It worked for Tom Wolfe in the late 1960s, and Radical Chic resulted. He didn’t take notes typically associated with direct quotation. And he was sans tape recorder. He tapped his memory. But no one denied that Wolfe, a “new journalism” avatar, had captured the au courant societal scene at Leonard Bernstein’s fund-raising soiree for the Black Panther Defense Fund.
Wolfe was there as pop-sociologist and para-journalist. And he nailed it, over-the-top, white-guilt ambience and all.
Fast forward a half century or so.
A reporter for the Italian newspaper La Republica has apparently quoted Pope Francis from memory alone. Vatican officials are reportedly not pleased. The interviewer was not soliciting comments on Argentina’s World Cup final with Germany. The subject was sex abuse scandals.
La Republica quoted the pope as saying that the pedophiles include “priests and even bishops and cardinals”–about “2 percent” of Roman Catholic clerics overall. For those keeping count, that’s about 8,000 clerics. It’s “a leprosy in our home,” underscored the pope, according to La Republica.
Of course, media and journalism have undergone a sea change since Wolfe was passing along the insider optics of Radical Chic and Mau-Mauing the Flak Catchers.
But some things should be immutable.
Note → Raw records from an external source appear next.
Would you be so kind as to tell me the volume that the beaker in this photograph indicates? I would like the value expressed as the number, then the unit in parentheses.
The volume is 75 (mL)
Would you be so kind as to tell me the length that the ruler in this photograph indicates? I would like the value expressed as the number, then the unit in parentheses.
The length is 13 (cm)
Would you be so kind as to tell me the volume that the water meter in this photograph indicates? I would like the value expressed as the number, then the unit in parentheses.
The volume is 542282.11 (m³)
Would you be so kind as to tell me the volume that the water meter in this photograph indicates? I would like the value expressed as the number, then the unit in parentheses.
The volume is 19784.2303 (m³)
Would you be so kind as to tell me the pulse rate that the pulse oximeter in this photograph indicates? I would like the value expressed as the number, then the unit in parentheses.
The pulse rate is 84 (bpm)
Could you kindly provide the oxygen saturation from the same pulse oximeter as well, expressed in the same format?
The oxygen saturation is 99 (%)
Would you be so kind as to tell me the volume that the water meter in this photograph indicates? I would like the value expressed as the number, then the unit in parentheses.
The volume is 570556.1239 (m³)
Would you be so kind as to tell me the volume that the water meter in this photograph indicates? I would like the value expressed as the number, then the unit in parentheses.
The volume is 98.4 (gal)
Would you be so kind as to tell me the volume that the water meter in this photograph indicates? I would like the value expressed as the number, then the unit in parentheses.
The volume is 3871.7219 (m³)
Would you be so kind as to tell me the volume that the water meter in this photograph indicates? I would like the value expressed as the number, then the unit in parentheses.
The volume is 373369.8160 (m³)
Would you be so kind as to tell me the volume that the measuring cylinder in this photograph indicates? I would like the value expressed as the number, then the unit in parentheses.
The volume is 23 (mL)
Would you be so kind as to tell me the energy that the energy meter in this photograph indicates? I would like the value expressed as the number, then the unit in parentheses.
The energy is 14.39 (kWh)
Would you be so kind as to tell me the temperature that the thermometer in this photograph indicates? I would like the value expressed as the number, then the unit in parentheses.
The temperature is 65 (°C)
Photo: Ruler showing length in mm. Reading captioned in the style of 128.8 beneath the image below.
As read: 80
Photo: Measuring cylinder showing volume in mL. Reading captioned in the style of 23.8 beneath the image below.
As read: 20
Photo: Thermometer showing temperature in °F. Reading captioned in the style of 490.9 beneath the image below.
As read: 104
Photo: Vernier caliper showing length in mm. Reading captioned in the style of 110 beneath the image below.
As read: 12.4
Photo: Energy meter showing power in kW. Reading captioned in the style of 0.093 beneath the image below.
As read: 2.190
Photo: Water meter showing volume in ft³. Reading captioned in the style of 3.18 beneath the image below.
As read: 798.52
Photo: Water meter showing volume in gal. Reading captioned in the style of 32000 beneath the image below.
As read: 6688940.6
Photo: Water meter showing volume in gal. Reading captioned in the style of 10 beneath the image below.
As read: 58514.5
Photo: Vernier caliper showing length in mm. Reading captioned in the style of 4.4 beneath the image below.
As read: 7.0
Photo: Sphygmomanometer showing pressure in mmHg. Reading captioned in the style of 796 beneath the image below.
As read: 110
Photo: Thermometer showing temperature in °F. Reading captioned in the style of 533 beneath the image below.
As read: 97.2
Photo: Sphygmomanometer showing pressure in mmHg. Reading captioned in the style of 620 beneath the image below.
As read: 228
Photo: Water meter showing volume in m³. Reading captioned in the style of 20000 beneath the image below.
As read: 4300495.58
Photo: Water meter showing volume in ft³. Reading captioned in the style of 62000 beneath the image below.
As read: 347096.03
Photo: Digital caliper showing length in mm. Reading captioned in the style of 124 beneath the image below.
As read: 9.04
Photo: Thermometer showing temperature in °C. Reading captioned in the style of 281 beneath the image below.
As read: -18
You don’t interview the pope–or the president–the same way you chat up fund-raiser attendees or in-your-face activists. When world leaders weigh in, their words impact. While others may parse them, those literal words need to be verifiable–either through recordings or transcriptions.
Tom Wolfe, for example, would not have exited a Richard Nixon interview and quoted him from memory. That wouldn’t be new journalism. That would be shoddy journalism. Pope Francis deserved better.